In his chapter “Of Figures,” Puttenham points out that figures of speech have an intrinsic doubleness or duality, since they go beyond the limits of common utterance and plain speech. Metaphor, for example, is “an inversion of sense by transport”; allegory contains “a duplicitie of meaning or dissimulation under covert and dark intendments” (154). As such, all of these figures are subject to abuse; in the hands of the poet, however, whose only purpose is to please his hearers, such dissimulations are not vices but virtues, provided he observes decorum and measure in the use of his figures (155). Puttenham proceeds to explain that, just as the Greeks and Romans devised names for the various figures, so he will devise English terms for them. Puttenham reminds his reader that his text is intended “for the learning of Ladies and young Gentlewomen, or idle Courtiers, desirous to become skilful in their owne mother tongue.” He wishes to instruct them for their “private recreation,” for the purposes of “Courting” as well as of “poesie” (158). In chapter XV Puttenham begins by renewing his address to Queen Elizabeth, and reaffirming his own status as a court poet, providing “entertainment to Princes, Ladies of honour, Gentlewomen and Gentlemen,” entertainment which includes offering solace and giving serious advice “in matters . . . profitable as pleasant and honest” (298–299).

Puttenham sees the arts of grammar, rhetoric, and logic as simply a formalization – acquired by “studious observation” and practice – of his natural abilities. And the poet’s relation to nature comprehends all of the foregoing possibilities, integrating imitation, supplementation, and invention (306). But, like Sidney Puttenham urges that poetry is unique among the arts inasmuch as it is enabled by “a cleare and bright phantasie and imagination.” The poet, in fact, works in the same way that nature does: “even as nature her selfe working by her owne peculiar vertue and proper instinct and not by example or meditation or exercise as all other artificers do, [the poet] is then most admired when he is most naturall and least artificiall” (307). Puttenham’s text represents in many ways an important stage in the development of modern English criticism, long anticipating what will become Romantic reactions against neoclassicism, and even moving toward a notion of art as primarily offering pleasure.
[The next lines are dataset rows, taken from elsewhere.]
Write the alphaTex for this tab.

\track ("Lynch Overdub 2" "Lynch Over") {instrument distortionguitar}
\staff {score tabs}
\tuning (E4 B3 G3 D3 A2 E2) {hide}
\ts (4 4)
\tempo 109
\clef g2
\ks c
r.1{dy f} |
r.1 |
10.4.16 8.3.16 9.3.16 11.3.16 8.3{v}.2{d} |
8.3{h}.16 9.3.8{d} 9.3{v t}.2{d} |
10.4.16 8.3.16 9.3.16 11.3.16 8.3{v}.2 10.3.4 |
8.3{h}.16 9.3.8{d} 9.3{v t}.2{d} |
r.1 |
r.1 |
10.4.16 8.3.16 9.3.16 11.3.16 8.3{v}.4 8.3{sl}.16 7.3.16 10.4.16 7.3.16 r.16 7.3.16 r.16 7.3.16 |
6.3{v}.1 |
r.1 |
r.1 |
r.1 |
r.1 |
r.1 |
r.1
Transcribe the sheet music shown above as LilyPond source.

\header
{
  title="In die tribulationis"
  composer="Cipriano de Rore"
The overt emphasis on pleasure, as opposed to moral instruction, is an implicit – though not at this stage a consciously or precisely formulated – gesture toward poetic autonomy.

 

Notes
1.George Puttenham, The Arte of English Poesie, ed. Gladys Doidge Willcock and Alice Walker (1936; rpt. Cambridge: Cambridge University Press, 1970), p. xcii. Some of my comments are indebted to the editors’ introduction. All subsequent page citations refer to this edition.